A recent econsultancy.com study showed that 75% of companies have rated email as ‘excellent’ or ‘good’ for ROI, yet less than half of them know how to calculate this metric. As perhaps the most consistent marketing channel in an organizations mix, the price of using an email marketing service is relatively low. For this article, we will calculate the ROI of a single monthly email blast to 2,000 contacts.

 

Investments:

 

  • $35.00 - Average monthly service fee from an email marketing service provider
  • $100.00 – If using a contract designer’s time to create artwork for the email template and landing page (assuming one hour of work)
  • $25.00 - Marketing manager’s time to craft message, target contacts and send email (assuming one hour of work at a salary of $50,000/year)

Not taking into consideration other intangibles, on a very simple level we could say the investment to send one email blast in a month is $160.

 

Now we will assume we achieve 100% deliverability and a 30% open rate. This gives us 600 recipients who read our message. Let’s assume our message is compelling enough to garner a 20% click rate sending 120 contacts to a landing page that urges the consumer to purchase our products. The average price of our products is $200 and our average conversion rate for that landing page is 5%. Of the 120 contacts that go to our landing page, six of them will purchase. At $200 per transaction we achieve $1,200 in revenue. We spent $160 to create and send our message and received $1,200 in revenue – that’s a return on investment of $7.50 per every dollar spent – pretty darn good.

 

Why is this important? This simple example demonstrates a successful email marketing campaign and gives you a model to plug in your variable numbers to know what type of open rate, click rate and conversion rate you need to achieve your forecasted sales goals.

 

So, what’s your ROI? 

 

Comments
by
on ‎06-20-2014 02:40 PM

dogdon wrote:

 

Not taking into consideration other intangibles, on a very simple level we could say the investment to send one email blast in a month is $160.

 

Now we will assume we achieve 100% deliverability and a 30% open rate.


Its hard to predict an ROI.

  1. The model assumes that every month the same success rate to the same audience applies.

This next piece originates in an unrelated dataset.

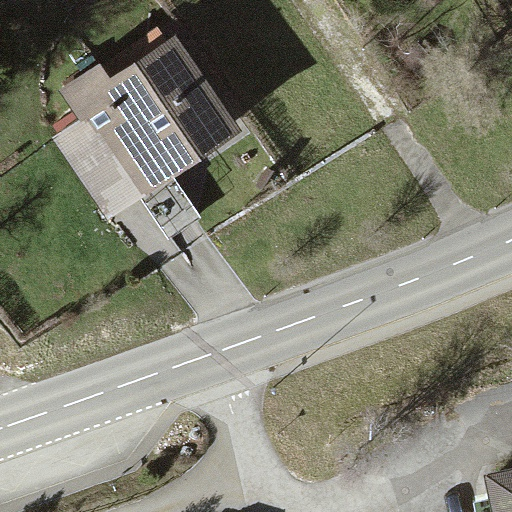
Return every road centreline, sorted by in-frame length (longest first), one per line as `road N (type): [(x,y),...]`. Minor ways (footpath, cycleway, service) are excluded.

Probably not, depending on what is being offered and what the deal is, there is a a natural resistance to pay as much attention or even open successive months emails by recipients i..e the message is only new to the recipient once.
  2. A  30% open rate is quite optimistic, I would suggest 20% is a high open rate. Once again varies with audience and product.  
  3. Depends how you define 'delivered'. The first instance of sending the message to the target audience could be 100% delivered but further along the campaign, subsequent months would be impacted by unsubscribes over the length of the campaign.